SAN SALVADOR, El Salvador -- With roughly five months until his team will assemble for the World Cup, United States men's national team coach Gregg Berhalter is about to set off into uncharted territory.
Under normal circumstances, the tournament might already be going on, but Qatar's unbearable summer heat pushed the 2022 edition to the winter for the first time in the competition's history. It will be bizarre and, likely, problematic for a number of reasons, one of which is that it prevents any real pre-tournament training camp.
Eight years ago, in advance of the World Cup in Brazil, the United States gathered at Stanford University a month before the tournament began. The team had two weeks together before it played three domestic friendlies in the span of 11 days, which was followed by a nine-day layoff before its opener against Ghana.
The schedule was conducive to adequate preparation. It gave the team time to jell, get healthy, work on tactics and compete for the final roster spots on the same field. (Whether then-coach Jurgen Klinsmann took advantage properly is a discussion for another time.)
Berhalter will get none of those luxuries.
Instead, the final extended period he'll get with the players is almost over. And while the pair of friendlies against Morocco and Uruguay were valuable, the same can't be said of the team's mandated CONCACAF Nations League games against Grenada and El Salvador to close out this window. At least not to the same degree. The kind of impact playing against non-World Cup-caliber teams more than five months before the World Cup is minimal, at best.
That, however, is the reality.
The United States plays El Salvador on Tuesday at Estadio Cuscatlan in what will be its final game until a pair of European-based friendlies in September. After using a heavily rotated side against overmatched Grenada on Friday, Berhalter indicated he'll turn back to more of a first-choice lineup as the team returns to the site where it began World Cup qualifying with a 0-0 draw in September.
"It's a balancing act," Berhalter said. "Part of it was giving a group an extended period in the first two games and then we rotated and let other guys get the opportunity that we were talking about evaluating players in this camp. And then again [against El Salvador] we keep playing, we keep going."
After Jesus Ferreira scored four goals against Grenada, Berhalter said Haji Wright will get a turn to start at striker as part of a planned rotation. Ferreira has started all three games this window and was replaced in the first two by Wright, who scored a penalty in his national team debut against Morocco.
For Berhalter to properly evaluate how Wright could help the team at the World Cup, it makes sense he would want to see him playing as part of a front three that includes Christian Pulisic on the left and Timothy Weah on the right -- the two players who project as starters in Qatar.
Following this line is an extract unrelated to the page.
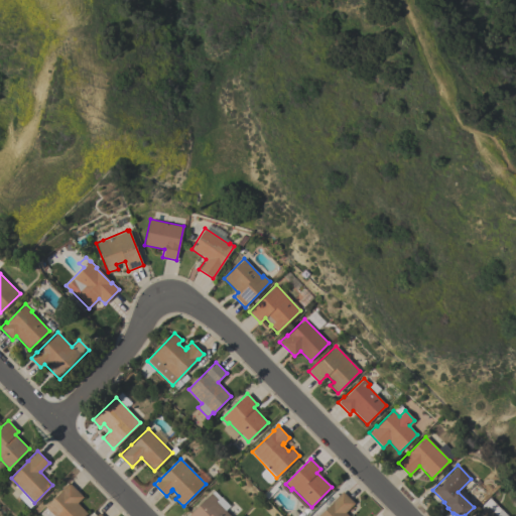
[(84,515),(53,515),(44,507),(62,489),(61,489),(69,482),(83,497),(77,503),(87,513),(84,515)]
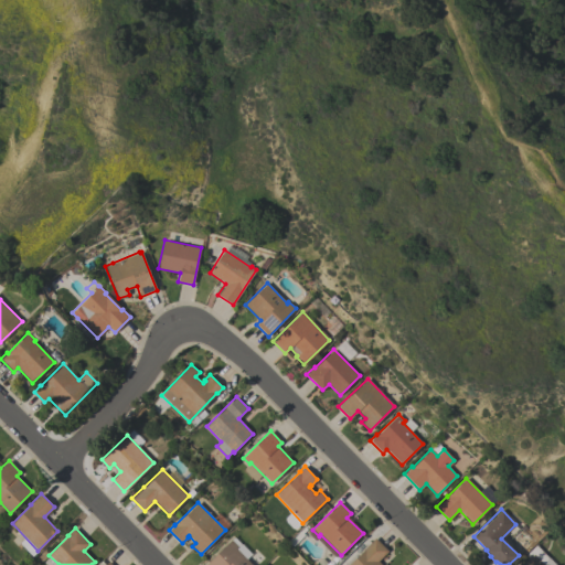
[(348,564),(364,550),(363,548),(374,537),(387,552),(377,561),(381,564),(348,564)]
While Ferreira's four-goal game was a feel-good performance, that it came against the No. 170-ranked team in the world while playing between Jordan Morris and Paul Arriola -- two players on the fringe of the World Cup roster -- it wasn't exactly an instructive exercise for World Cup purposes. Wright's chance against El Salvador is different. There's less data on him with the national team and a positive showing has the potential to significantly impact his place on the striker depth chart.
The other player with the most to gain is goalkeeper Ethan Horvath, who will get his first start with the U.S. since keeping a clean sheet in a friendly against Costa Rica last year. After moving to Nottingham Forest prior to the start of the 2021-22 season, Horvath started just 10 games for the club and has never started a competitive international match. The start against Costa Rica was his only appearance for the U.S. since coming on for an injured Zack Steffen in the Nations League final last summer, where he saved an Andres Guardado penalty in extra time to preserve a 3-2 win.
Beyond that, it will be interesting to see what lineup Berhalter rolls out. Does midfielder Luca de la Torre get another start after his impressive performance against Grenada? Again, the low level of competition needs to be noted, but even with that context De la Torre's display was worthy of praise. He's looking for a new club and a start with two of the Weston McKennie-Tyler Adams-Yunus Musah trio would be beneficial both in terms of evaluating the combination and building chemistry.
There are other questions -- center-back, right-back depth, etc. -- but none of these will have real answers for months. With only roughly a week before the pause to the European club schedule ahead of the World Cup, injuries, form and other to-be-determined factors will play major roles.